- Wednesday, July 31, 2013

In the 14th century, Franciscan friar William of Ockham posited a revolutionary axiom that should be a guiding principle of public policy. That principle, known as “Occam’s Razor,” proffers that when faced with a series of options or explanations, the simplest one is usually the correct one — and that only when the simpler theories have proved unworkable or incorrect should one proceed to ones that are more complex.

As President Obama gathered his lemmings in Illinois last week to give them their marching orders for the coming months, he would have done well to consider Occam’s Razor as he laid out his policy plans.

Instead, the president proposed yet another series of initiatives for “fixing” America’s economic woes. While the media, and the president’s other defenders, hailed his proposals as innovative and certain to succeed — provided Republicans don’t obstruct them — there is no question that these plans (like the president’s Keynesian initiatives before them) will not only not fix the economy, but make matters worse, and this is predicated on the very convoluted nature of them.

Were we to apply Occam’s Razor to the economy, it would force us to look for the simplest reasons it is hobbling along. There are two: the cost of regulation and the uncertainty of future expense.

The president talks about helping the middle class, but nobody gets hit harder when regulatory costs skyrocket, as they have in the past seven years (first under the Reid-Pelosi regime in Congress, driving new mandates, then accelerating with the election of Mr.
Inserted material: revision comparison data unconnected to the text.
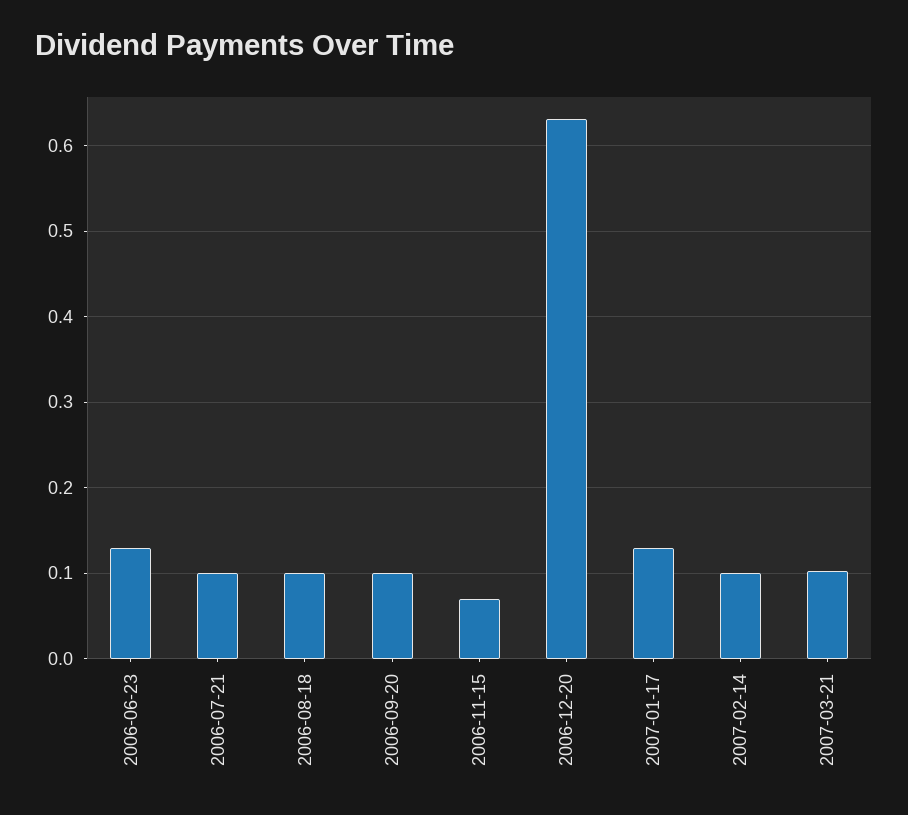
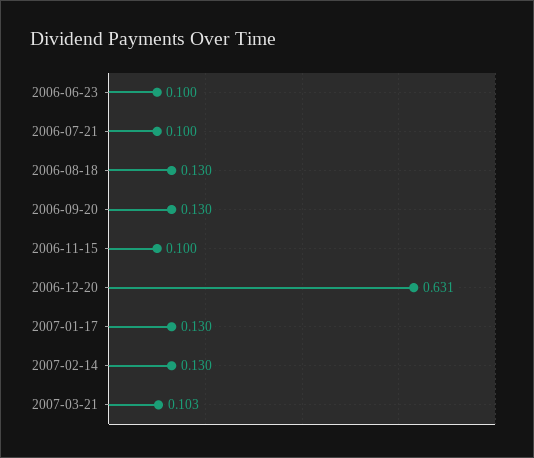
2006-06-23: 0.13 -> 0.1
2006-08-18: 0.1 -> 0.13
2006-09-20: 0.1 -> 0.13
2006-11-15: 0.07 -> 0.1
2007-02-14: 0.1 -> 0.13

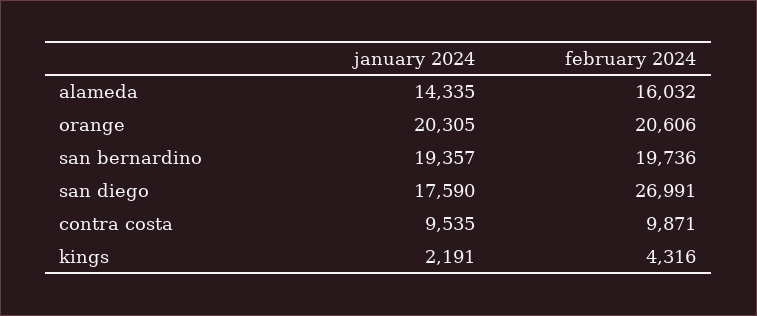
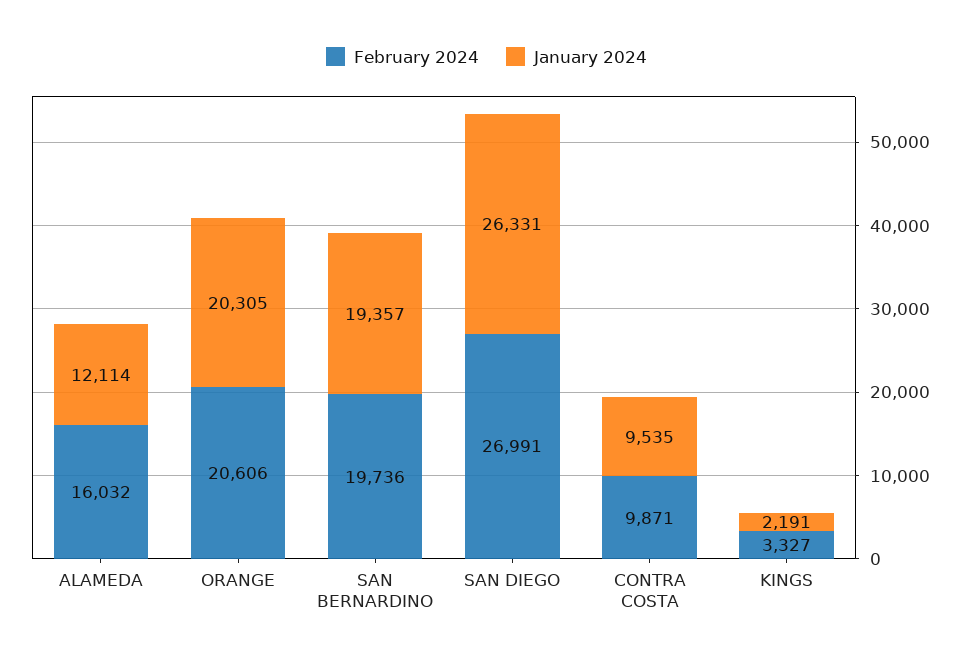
january 2024, alameda: 14335 -> 12114
january 2024, san diego: 17590 -> 26331
february 2024, kings: 4316 -> 3327

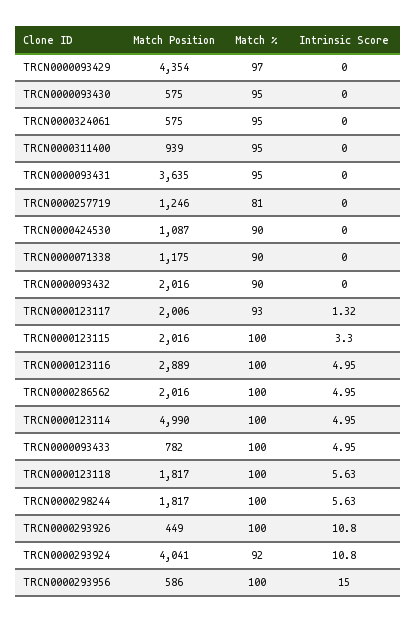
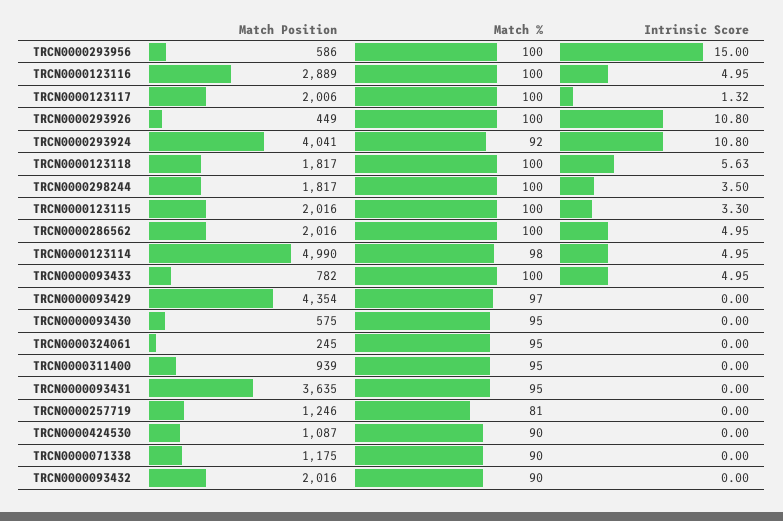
Match Position, TRCN0000324061: 575 -> 245
Match %, TRCN0000123117: 93 -> 100
Match %, TRCN0000123114: 100 -> 98
Intrinsic Score, TRCN0000298244: 5.63 -> 3.5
Obama in 2008). According to the Small Business Administration’s studies, the cost of federal regulations to the American economy grew from $1.2 trillion in 2005 to $1.75 trillion in 2010. Because we know that regulatory costs haven’t ameliorated but have continued to rise at a steady rate or faster, we know that those costs are now above $2 trillion per year.
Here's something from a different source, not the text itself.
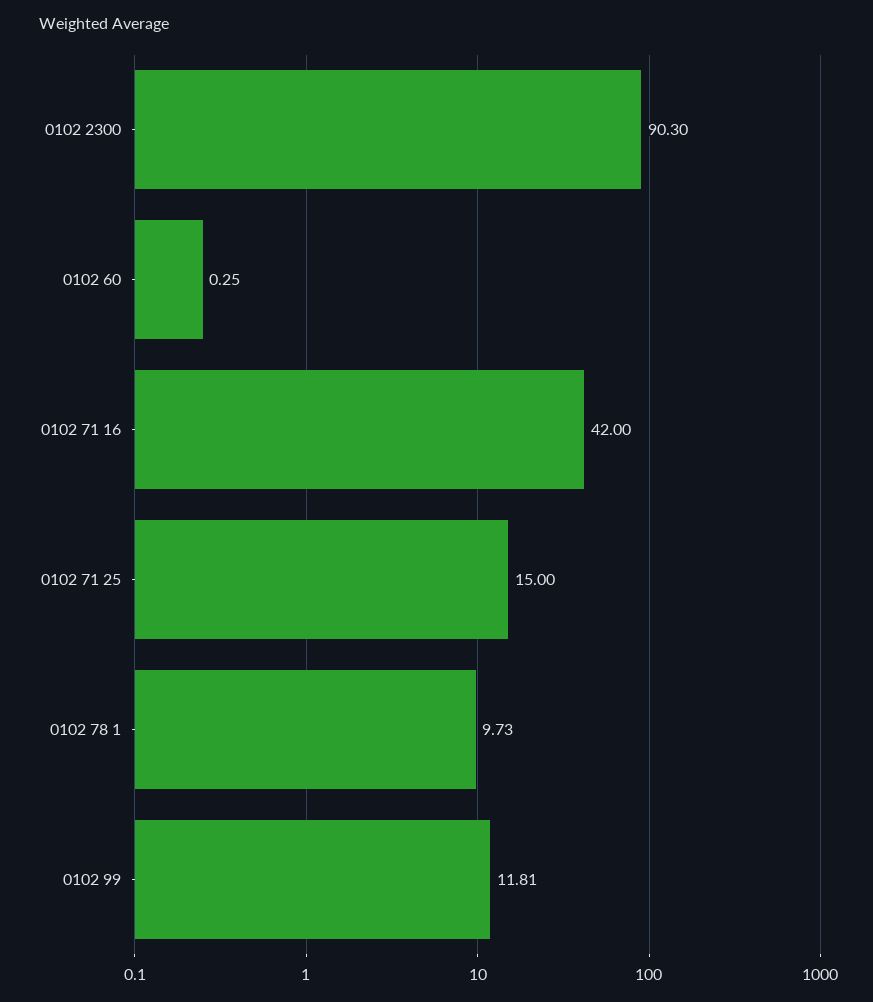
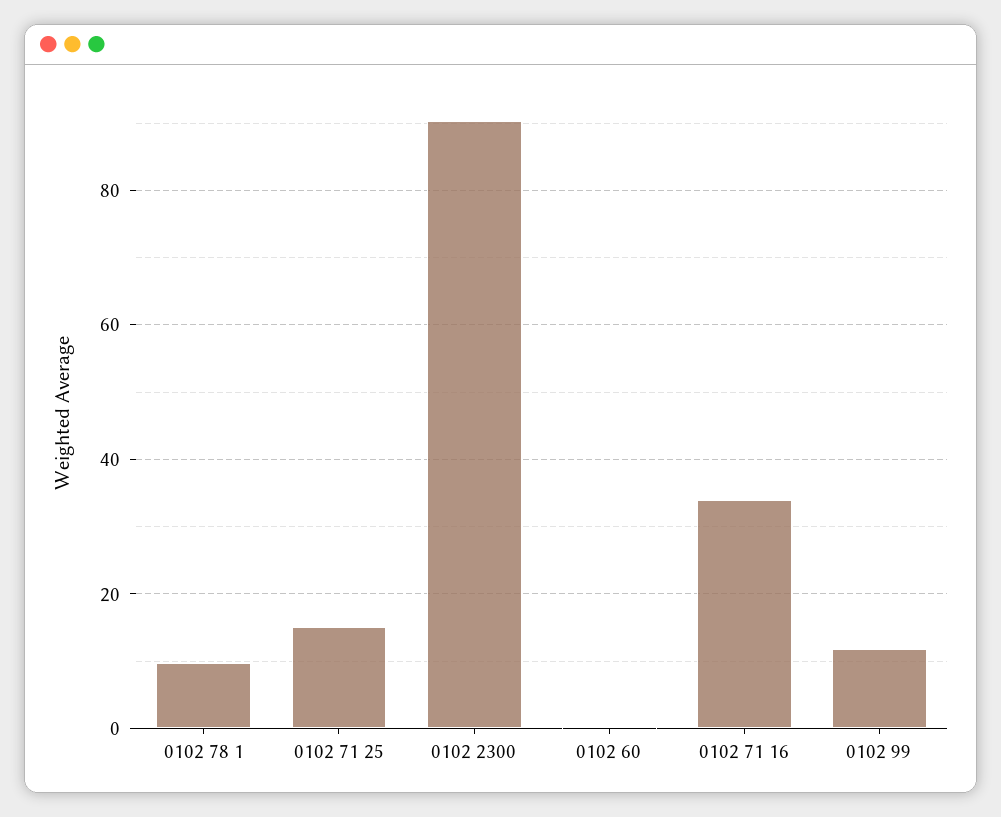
0102 71 16: 42 -> 34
We cannot ignore a $2 trillion hole in our economy — and no amount of federal-driven Keynesian economic engineering could drive us out of it. This is why paltry tax cuts, the kind the president uses to make himself appear more centrist than his other policies dictate, do not work. It’s why comprehensive tax reform, so desperately needed, can’t pull us out of the doldrums.

In fact, the problem is much worse than initially thought, since most federal regulatory analyses examine direct regulatory costs, not things like lost opportunity costs. It has long been suspected that these analyses understate the true economic impact of the modern regulatory state. Now we have the evidence to back that up. An economic study published in January by professors John Dawson of Appalachian State University and John Seater of North Carolina State University concluded that were we to have a regulatory state roughly the size that it was in the 1950s, our economy would be more than three times its current size ($53.9 trillion, instead of just over $14 trillion).

The reason the Dawson and Seater study is so innovative is that it finally addresses the issue of lost productivity. Other studies might look at an average business and say that if an employee’s time is directed toward satisfying regulatory requirements, then they measure the impact in the wages that employee would be paid for his time. For example, if an employee spends an hour dealing with regulatory mandates, and the employee is paid $20 per hour, then the cost is $20.

However, anyone familiar with business economics knows that what is lost isn’t simply the employee’s wages — it’s the employee’s lost productive time, what the business earns from the employee’s contributions to the enterprise. The business may pay the employee $20 per hour, but it may bill the employee out at $50 or $100 per hour. So the loss of the employee’s time is really lost net profit — profit that the business needs to expand, hire employees and engage in capital improvements. In other words, the very things that make an economy grow.

In the Institute for Liberty’s analysis of federal regulatory impacts, we concluded that for every 10 percent of the regulatory state that we cut, our economy could create 6 million jobs. Those conclusions were echoed by the research of the Phoenix Center for Law and Economics. The center’s seminal “Cost Per Regulator” study of 2011 estimated that each federal civil servant who works within the regulatory environment costs the economy 98 jobs. It estimates that a cut of 5 percent from the regulatory budget would create 1.2 million jobs per year over five years for a total of 6 million new jobs.

We could cut the regulatory state by a modest 5, 10, 15 or even 20 percent, not sacrifice public health or safety in the slightest, and have huge economic gains. Employment would rise by between 3 million and 24 million jobs, and gross domestic product gains would range between $2 trillion and $8 trillion.

Regulations are only part of the story — especially when combined with what Mr. Obama is trying to do with social and environmental policy. The president’s mouthpieces lie when they say that Obamacare won’t cost jobs. Businesses across the country are shuttering daily as a result. The president adds insult to injury when he needlessly drives up energy prices as a paean to his crony capitalist friends with his green energy boondoggles and so-called war against greenhouse gases (which is really a war on inexpensive energy).

We need to take our cue from William of Ockham. If we want to find solutions, we need to look for the simplest ones. Making modest and reasonable cuts to our federal regulatory state could create massive gains for the United States — effectively eliminating unemployment while taking our GDP to unprecedented levels. Not only will the president’s tired and threadbare platitudes do nothing to substantively improve the economy, they only mask what he continues to do behind the back of the American people: actively work to wreck whatever economic vitality we currently have by driving up the hard costs for business.

Andrew Langer is president of the Institute for Liberty.